Transcribe each line below verbatim; pictures excluded.

_Data extract_:
++++++++++++++++++++

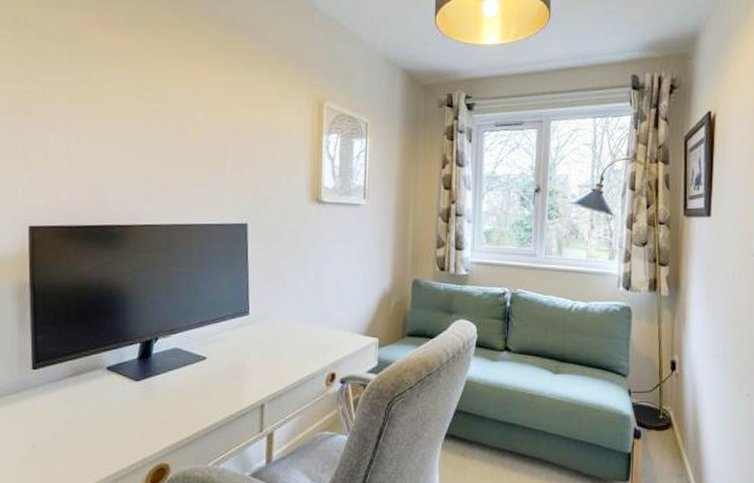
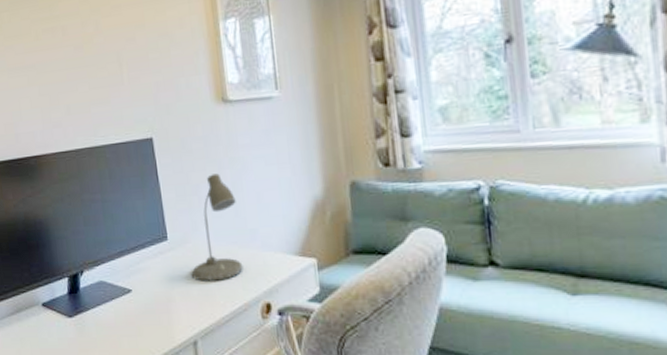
desk lamp: none [267,261,317,353] -> present [191,173,243,281]

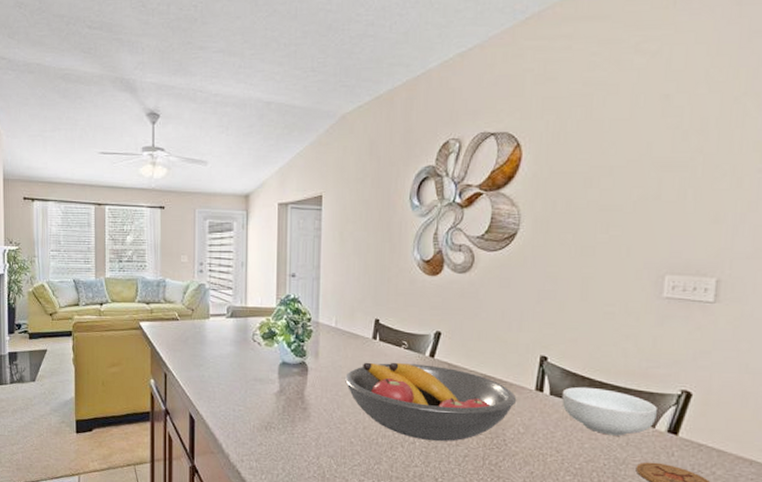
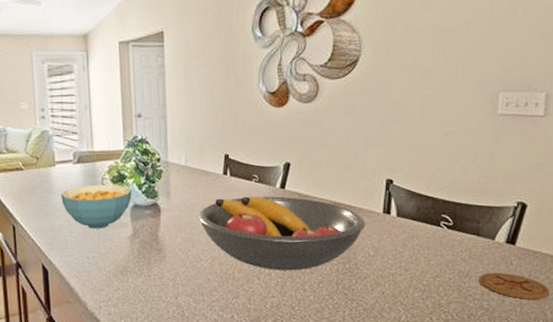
cereal bowl: none [212,339,281,383] -> present [61,184,132,229]
cereal bowl: present [562,386,657,436] -> none [408,206,496,251]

++++++++++++++++++++

_Answer space_:
desk lamp: none [267,261,317,353] -> present [191,173,243,281]

cereal bowl: none [212,339,281,383] -> present [61,184,132,229]
cereal bowl: present [562,386,657,436] -> none [408,206,496,251]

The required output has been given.